Should be heating up by then , it will last into may.


----------



## whsalum (Mar 4, 2013)

It usually last at least until mid May !!


----------



## Sunbeam (Feb 24, 2009)

The 13th should be half way up on the leading edge of the bell curve. (PM Reel Time, she knows about bell curves)
Remember, if the shad are not on a particular bulkhead or wall where they were the day before switch to cooked cocktail shrimp for bait. Fish about 20 or more feet out from the wall right on the bottom. The cats are not far away and they love those cooked shrimp.

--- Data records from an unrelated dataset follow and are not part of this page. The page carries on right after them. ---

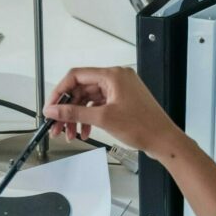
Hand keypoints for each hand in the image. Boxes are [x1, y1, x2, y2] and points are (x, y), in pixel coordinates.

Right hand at [43, 67, 180, 157]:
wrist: (164, 140)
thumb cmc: (144, 126)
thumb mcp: (103, 119)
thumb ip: (74, 112)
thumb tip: (54, 109)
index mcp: (113, 75)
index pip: (76, 76)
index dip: (60, 91)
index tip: (51, 106)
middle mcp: (116, 79)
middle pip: (81, 89)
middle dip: (68, 109)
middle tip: (57, 124)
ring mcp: (119, 90)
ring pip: (89, 99)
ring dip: (77, 116)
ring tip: (70, 133)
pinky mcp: (122, 101)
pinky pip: (98, 106)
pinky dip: (89, 118)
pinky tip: (85, 131)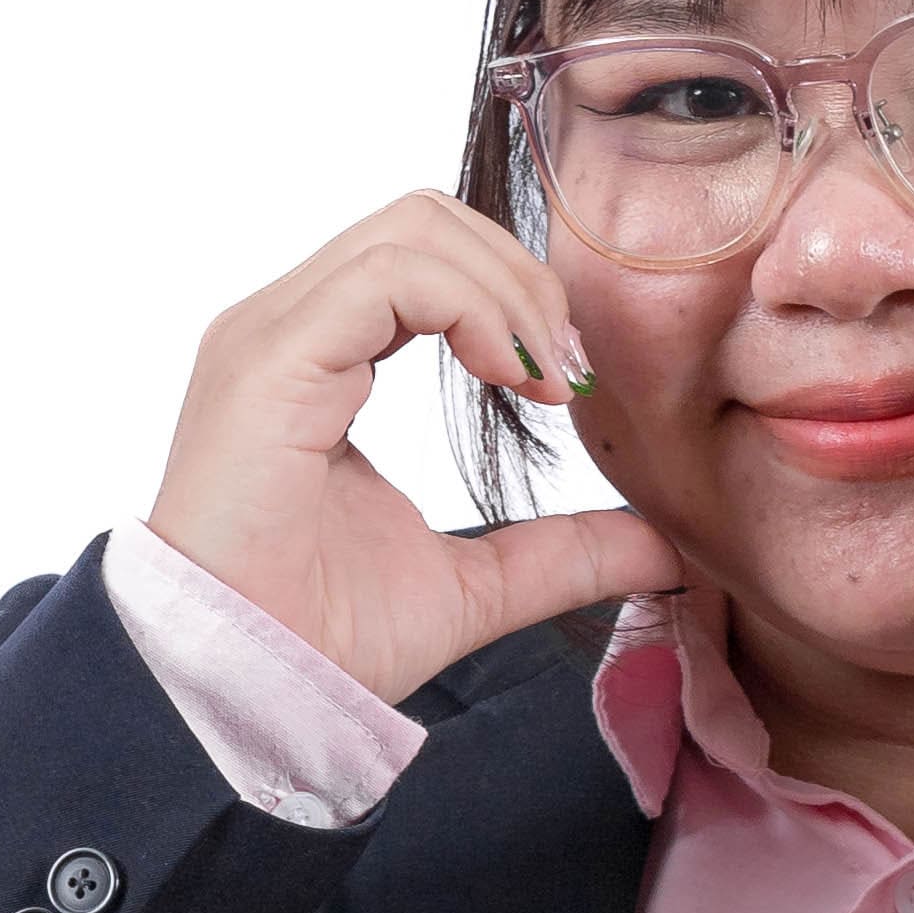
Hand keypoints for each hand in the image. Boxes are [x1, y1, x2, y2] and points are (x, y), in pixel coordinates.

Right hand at [149, 196, 654, 702]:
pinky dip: (469, 306)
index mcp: (319, 356)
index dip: (514, 295)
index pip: (426, 256)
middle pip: (427, 219)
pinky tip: (507, 374)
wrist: (250, 694)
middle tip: (565, 372)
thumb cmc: (324, 640)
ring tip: (539, 376)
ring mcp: (269, 335)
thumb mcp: (476, 583)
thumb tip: (663, 548)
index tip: (563, 383)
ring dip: (506, 289)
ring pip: (412, 228)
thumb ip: (561, 551)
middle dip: (521, 278)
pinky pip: (387, 274)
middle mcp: (286, 327)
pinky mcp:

Now, I know some are doubting what I say just as I felt the first time a friend told me to use them. But I assure you they work great. They are tough and are easy to get and to keep in the cooler. I talked my Cajun buddies in using them in the marshes around Huoma. They now call them "Texas" bait.

The spring the lake was low after Rita my pals Mark, BBjim and I caught fish for the whole month of April using the cooked shrimp. Mark swore by using that liquid shad flavored worm juice on his. I just used them straight with not scent additive. The shad would run two to three days out of the week but the cats were out about 10 feet deep 24/7 for the whole month.


----------



## Ducktracker (Aug 1, 2011)

Thanks I will try that the week of the 13th.


Sent from my iPhone using Tapatalk


----------